Tâche demandée 1: Dans l'extrait sur l'écriture, relevez tous les mots qui s'enchaînent entre « est » et les points de suspension de la première phrase.
Tâche demandée 2:
Répondez aux questions suivantes sur l'extrait sur l'écriture :
(a) Combien de lettres d'alphabet sont mentionnées ?
(b) À quoi les cliquetis des touches sont-ils comparés ?
(c) Quel titre figure entre crochets juste après la première citation ?

----- Extrait du document -----

-Dépots et Sutures de Pensées-

-[Extraits de mémoire 2020]-
Chloé Foëx

«L’identité, ou la pensée originale et créative est mutée, appropriée, piratée, fragmentée, recyclée… issue de myriades d’emprunts, faisant de soi un amalgame de tout ce qu’on a vu, lu et entendu. L’interprétation et l’hybridation semblent être ce point de subjectivité qui offre un souffle de liberté à cet engrenage perpétuel.
Faire tournoyer les mots, publier et composer aventureusement d’innombrables écrits avec nos seules 26 lettres d’alphabet, permet l’ultime élévation depuis l’instant présent fugitif et l’histoire ancrée. Achever et archiver des secondes de vie, nous libérer en tuant des fragments d’existence révélés.
Je pense aux instants de songes gagnés, nourris, en vagabondant dans mes pensées fécondes ou perdantes. Je pense aux heures où écrire m’a fait vivre et exprimer. Ces heures qui sont également dissoutes.
A chaque lettre inscrite un temps s’écoule.
L’acoustique d’un monde oublié ressurgit de son mutisme et, tel le tic-tac d’une horloge,
les cliquetis des touches abattent les secondes.
J’exprime, vis, mute une expérience en un souvenir, je signe mon arrêt de mort.»
[-Extinction, Survivance par les Mots-]


«Pourquoi se fait tant ressentir ce besoin essentiel et existentiel, ce désir irrésistible d’écrire ?
Celui d’être lu ? Celui de lire ?
De s’envelopper de toutes sortes de mots ?

----- Lignes de données -----

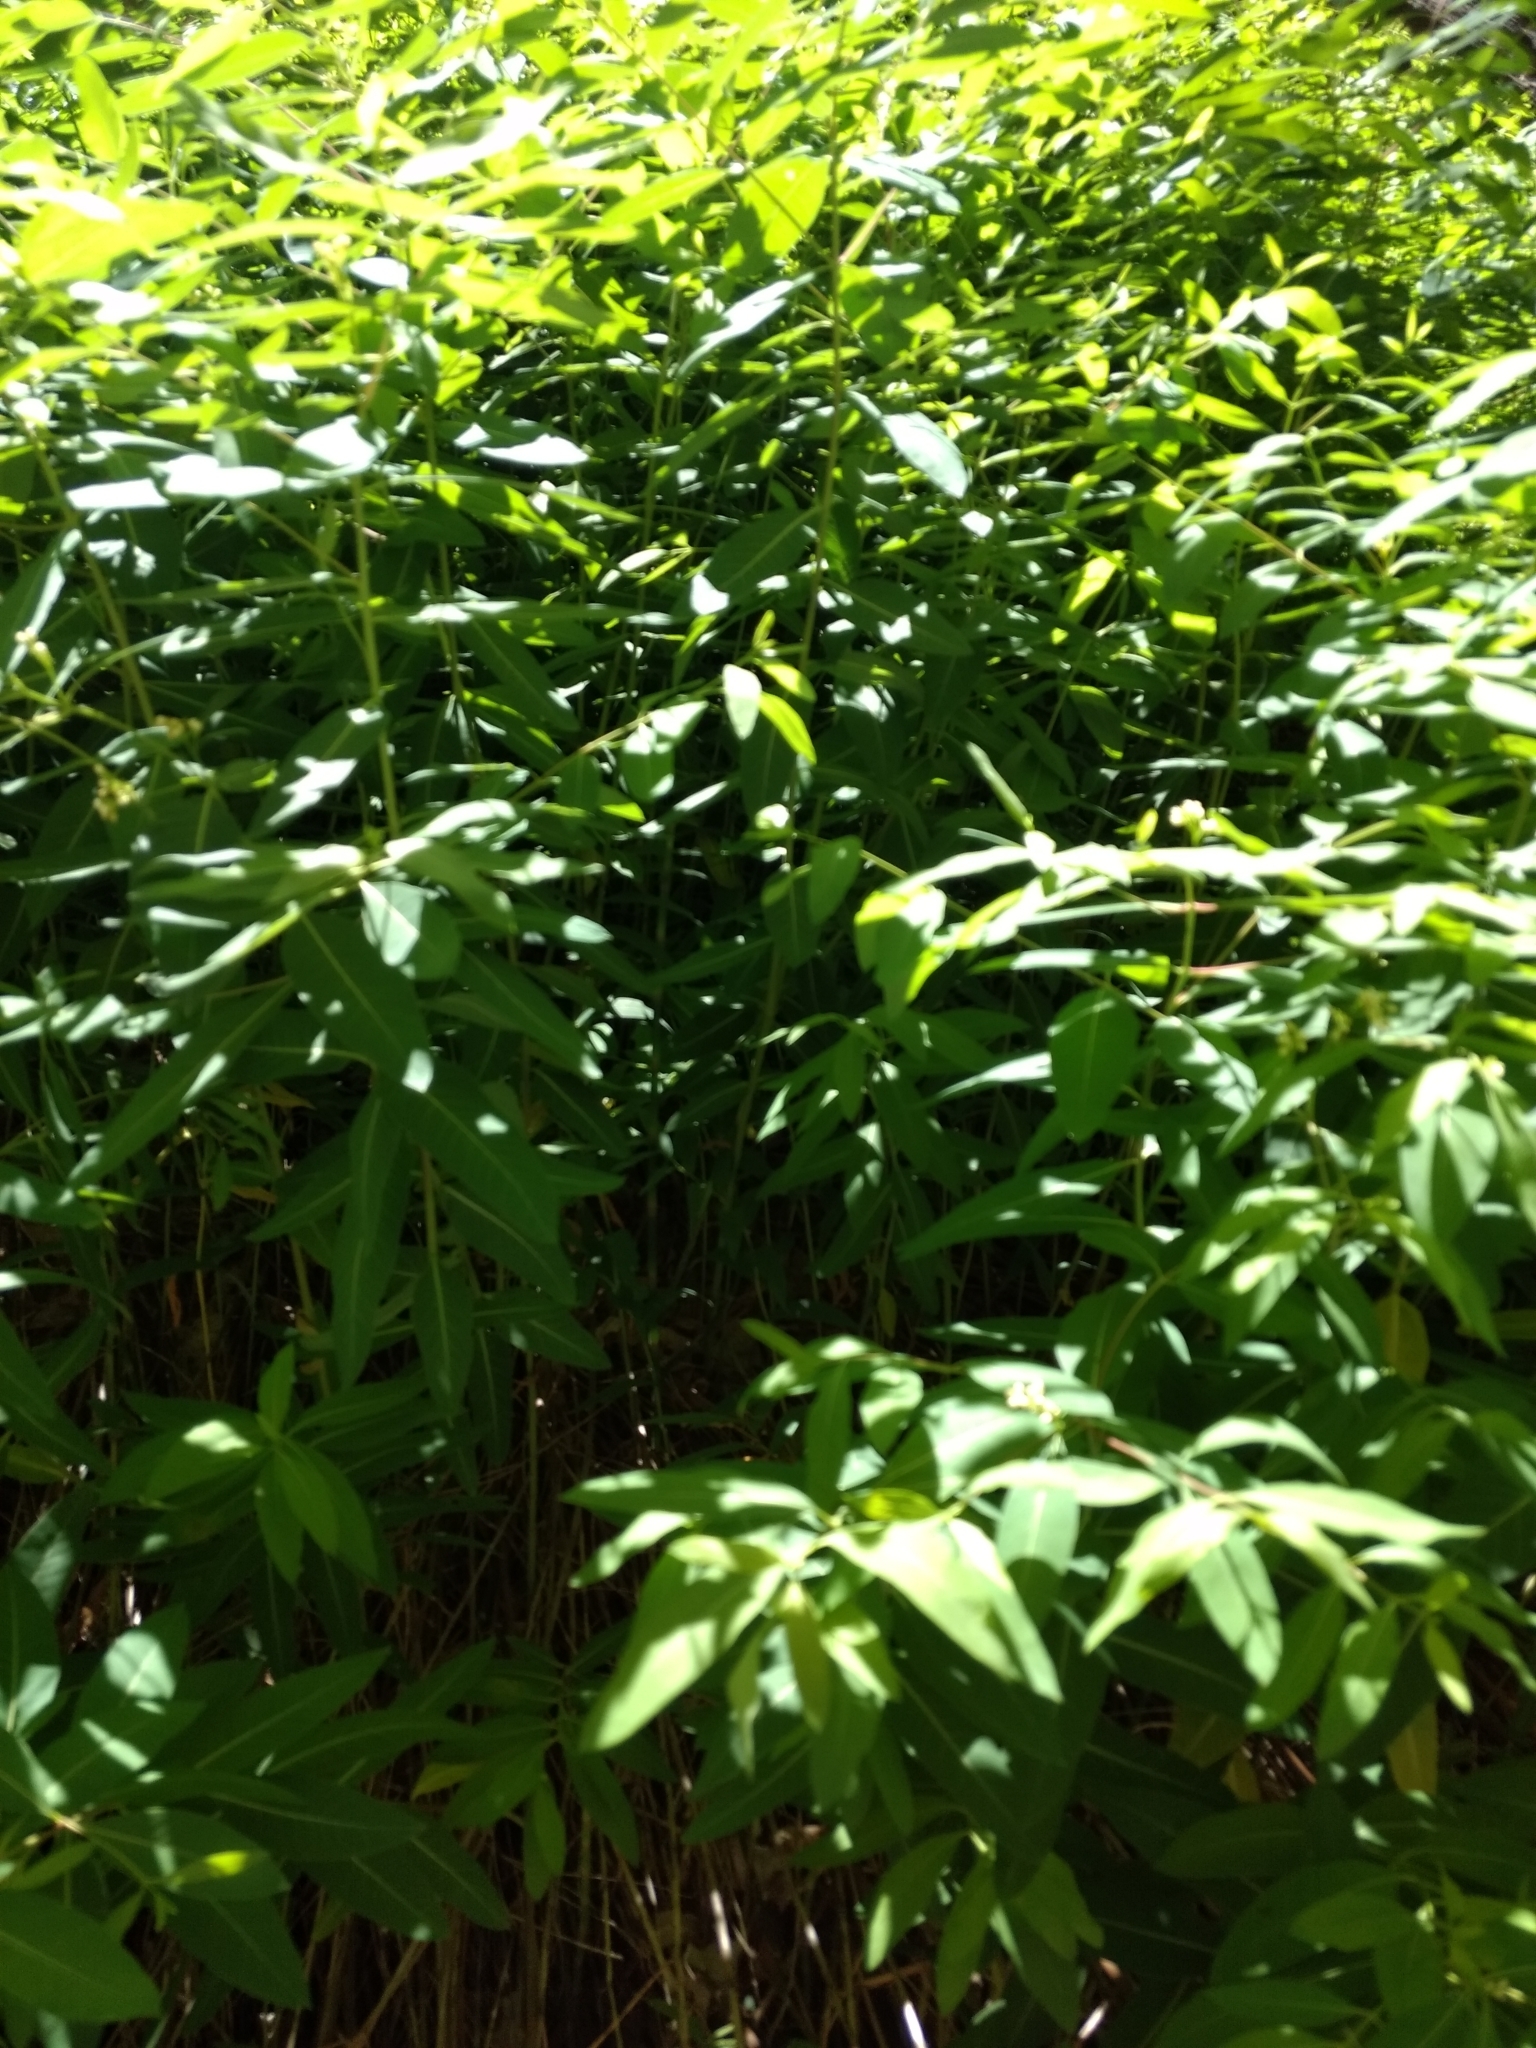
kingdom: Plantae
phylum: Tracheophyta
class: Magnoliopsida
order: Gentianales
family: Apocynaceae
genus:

-----

Réponse complète 1: mutée, appropriée, piratée, fragmentée, recyclée

Réponse complète 2:
(a) 26 lettres.
(b) Au tic-tac d'une horloge.
(c) Extinction, Survivance par les Mots.